Why has it taken so long for health care organizations to focus on health equity initiatives?
I had the privilege to present at American Hospital Association’s Health Equity Conference. I was joined by my friends and colleagues Jane Carmody, Senior Program Officer at the John A. Hartford Foundation and Ashley Atkins, Director of US Corporate Responsibility at Novartis. Our session was centered around advancing health equity by leveraging philanthropy and partnerships. The dialogue was rich….but one question remains with me. A gentleman stood up and asked the question, “Can you tell me why it has taken so long for (health care organizations) to recognize there was a problem?”

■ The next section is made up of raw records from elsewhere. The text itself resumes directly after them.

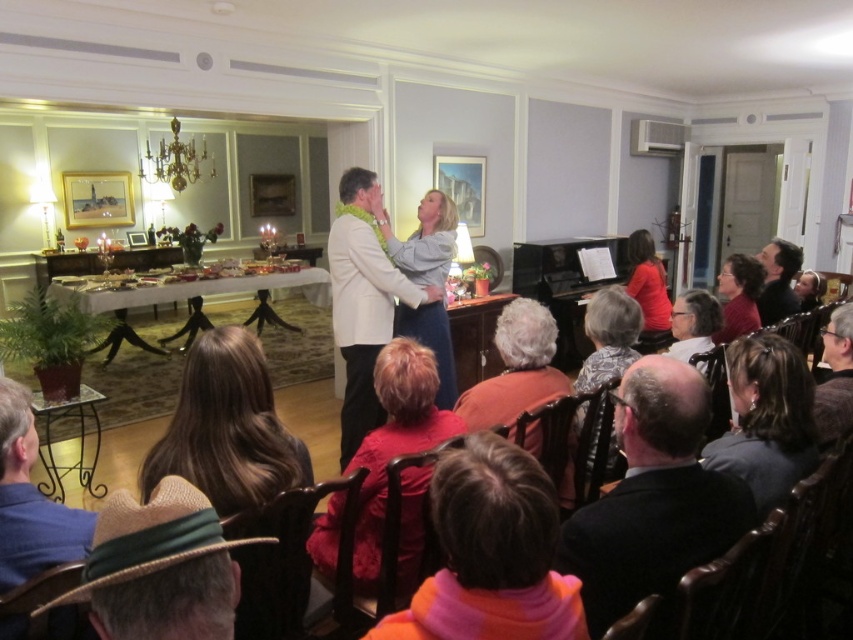
Question: Among these points, which one is nearest to the camera?

Choices:
 (A) (425, 196)
 (B) (544, 328)
 (C) (764, 304)

Answer: (B)

Question: Does red sweater at center appear on the right side of dark brown hair at center?

Choices:
 (A) yes
 (B) no

Answer: (B)

Question: Where is straw hat at lower left located in relation to matte red sweater at center in the image?

Choices:
 (A) left
 (B) right

Answer: (A)

Question: Among these points, which one is nearest to the camera?

Choices:
 (A) (781, 294)
 (B) (712, 460)

Answer: (B)

Question: In this image, where is straw hat at lower left located relative to denim jacket at center?

Choices:
 (A) right
 (B) left

Answer: (B)

Question: Considering the real-world distances, which object is closest to the orange fleece sweater at lower center?

Choices:
 (A) orange fabric chair at center
 (B) white matte suit at center
 (C) gray hair at center

Answer: (A)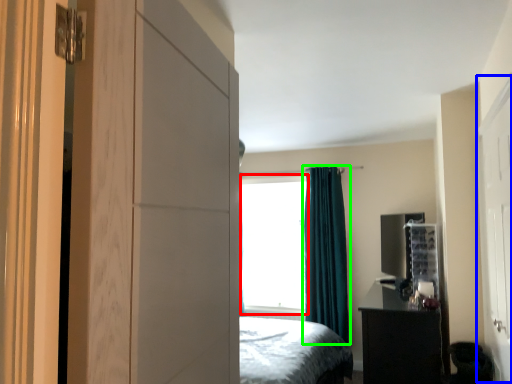
Question: Based on their relative distances, which object is farther from window screen (highlighted by a red box)? Choose from screen door (highlighted by a blue box) and curtain (highlighted by a green box).

Choices:
 (A) screen door
 (B) curtain

Answer: (A)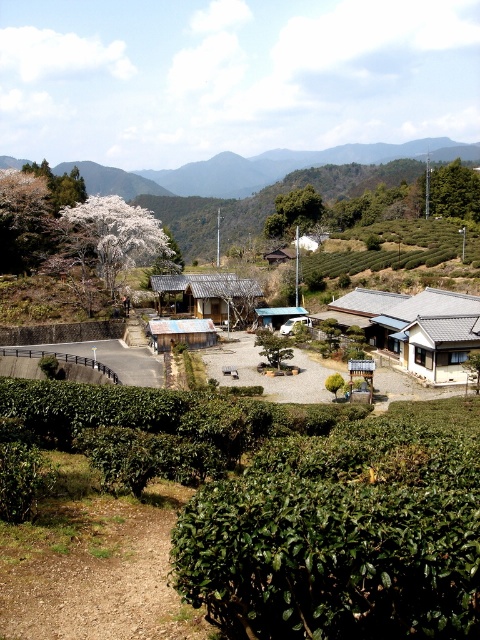
Question: Which point is closer to the camera taking this photo?

Choices:
 (A) (158, 280)
 (B) (208, 333)
 (C) (386, 156)

Answer: (B)

Question: Estimate the real-world distances between objects in this image. Which object is farther from the wooden hut at center?

Choices:
 (A) metallic blue hut at center
 (B) white tiled roof house at center-right

Answer: (B)

Question: From the image, what is the correct spatial relationship of green grassy hillside at upper left in relation to white tiled roof house at center-right?

Choices:
 (A) above
 (B) below

Answer: (A)

Question: Is white tiled roof house at center-right to the left of green leafy tree at center from the viewer's perspective?

Choices:
 (A) no
 (B) yes

Answer: (A)

Question: Among these points, which one is nearest to the camera?

Choices:
 (A) (409, 346)
 (B) (279, 316)
 (C) (230, 282)

Answer: (A)

Question: Is the position of green leafy tree at upper center less distant than that of wooden hut at center?

Choices:
 (A) no
 (B) yes

Answer: (A)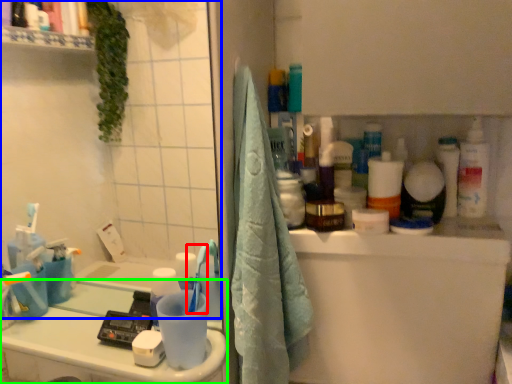
Question: Based on their relative distances, which object is nearer to toothbrush (highlighted by a red box)? Choose from mirror (highlighted by a blue box) and counter top (highlighted by a green box).

Choices:
 (A) mirror
 (B) counter top

Answer: (B)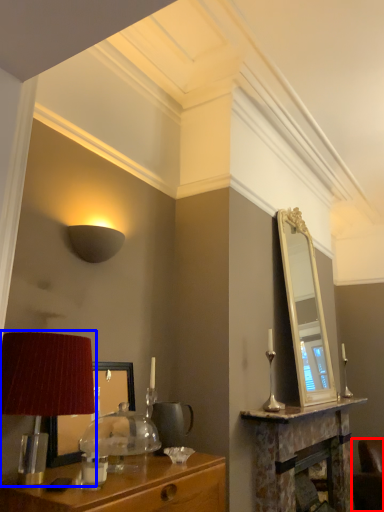
Question: Which object is further to the camera taking this photo, swivel chair (highlighted by a red box) or table lamp (highlighted by a blue box)?

Choices:
 (A) swivel chair
 (B) table lamp

Answer: (A)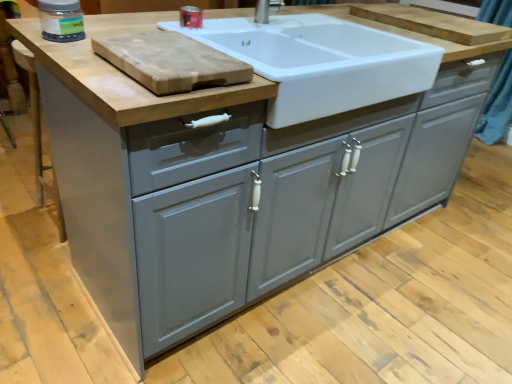
What do you see at coordinates (124, 74) in the screenshot?
I see `white glossy sink at upper center` at bounding box center [124, 74].

What do you see at coordinates (61, 20) in the screenshot? The image size is (512, 384). I see `transparent plastic jar at upper left, which is the 1th appliance in front-to-back order` at bounding box center [61, 20].

Locate an element on the screen. Image resolution: width=512 pixels, height=384 pixels. natural wood cutting board at upper left, the 2th cutting board from the back is located at coordinates (170, 61).

Locate an element on the screen. The height and width of the screenshot is (384, 512). wooden cutting board at upper center, which ranks as the 2th cutting board in bottom-to-top order is located at coordinates (433, 23).

From the picture: What's the angular difference between matte plastic container at upper center, the second appliance viewed from the left, and transparent plastic jar at upper left, which is counted as the first appliance, starting from the left,'s facing directions?

0.707 degrees.

How far apart are matte plastic container at upper center, the 1th appliance in the right-to-left sequence, and transparent plastic jar at upper left, the 2th appliance viewed from the right?

matte plastic container at upper center, the 1th appliance in the right-to-left sequence, and transparent plastic jar at upper left, the 2th appliance viewed from the right, are 37.76 centimeters apart from each other.

Identify the location of appliance below the matte plastic container at upper center, the 1th appliance in the right-to-left sequence (from the image's perspective). The width and height of the screenshot is (512, 384). (61, 20).

Is matte plastic container at upper center, arranged as the 1th appliance when viewed from the back, closer to camera compared to transparent plastic jar at upper left, which is counted as the 2th appliance, starting from the back?

No, the depth of matte plastic container at upper center, arranged as the 1th appliance when viewed from the back, is greater than that of transparent plastic jar at upper left, which is counted as the 2th appliance, starting from the back.

Does white glossy sink at upper center appear on the left side of matte plastic container at upper center, the 1th appliance in the right-to-left sequence?

In fact, white glossy sink at upper center is to the right of matte plastic container at upper center, the 1th appliance in the right-to-left sequence.

From a real-world perspective, is white glossy sink at upper center positioned under matte plastic container at upper center, the second appliance positioned from the front, based on gravity?

Yes, from a real-world perspective, white glossy sink at upper center is below matte plastic container at upper center, the second appliance positioned from the front.

In terms of width, does white glossy sink at upper center look wider or thinner when compared to matte plastic container at upper center, the second appliance positioned from the front?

I don’t know if he had asked this question in other sessions, but you could tell from his voice and see it in his eyes, he needed to ask this question and he needed a response. He deserved to be heard, and he deserved a response. How would YOU answer this question?
It has taken a long time for us to focus on health equity, advancing health for all...
Hospitals and other organizations are focusing on health inequities in their communities by establishing partnerships with other organizations and engaging more community members that are unhoused; face environmental disparities and lack access to basic health, food and transportation. As we engage with community partners and community members, we, as health care organizations, must be prepared to answer this exact question with the acknowledgement that health care has had historical faults serving its patients and community. While hospitals have been delivering health care to communities, most have fallen short to meet the audacious needs that are present outside of the hospital walls. There have been historical system disparities and clinical biases that have exasperated the issues. Our responses need to be authentic, thoughtful and not defensive. While the overall blame is much larger than one organization or community, for individuals who face these challenges and the solutions to address them are local. There are many “excuses” we could use—historical political and system constraints, financial model of health care, limited funding, lack of true understanding of the problem and more. No matter the excuse, each excuse will fall short to satisfy those who have personally experienced inequities. I believe it is more important to absorb the question, answers and solutions that come up with another “excuse.” If we want to engage individuals with lived experiences and if we truly want to make a difference, we need to first listen, truly and actively listen to those who have experienced these health equity and access challenges firsthand. We must take accountability for our parts of these problems and, first and foremost (after listening), seek to build trust. We must understand that we are here to serve our communities and it is our responsibility to have community members trust us. We must understand and appreciate that we are asking the same individuals to trust us who continue to experience the inequities of health care. We must earn that trust through our words and more importantly, through our actions.
Suggested Actions and Takeaways:
Take time to authentically (and humbly) listen.
Recognize the historical system, racial disparities.
Do the hard work to build trust and develop relationships.
Back up your talk with action.
Realize that it will take time.
Allow the community to help create a healthier tomorrow.
Building relationships and ultimately advancing health equity can happen only at the speed of trust, and that begins with listening.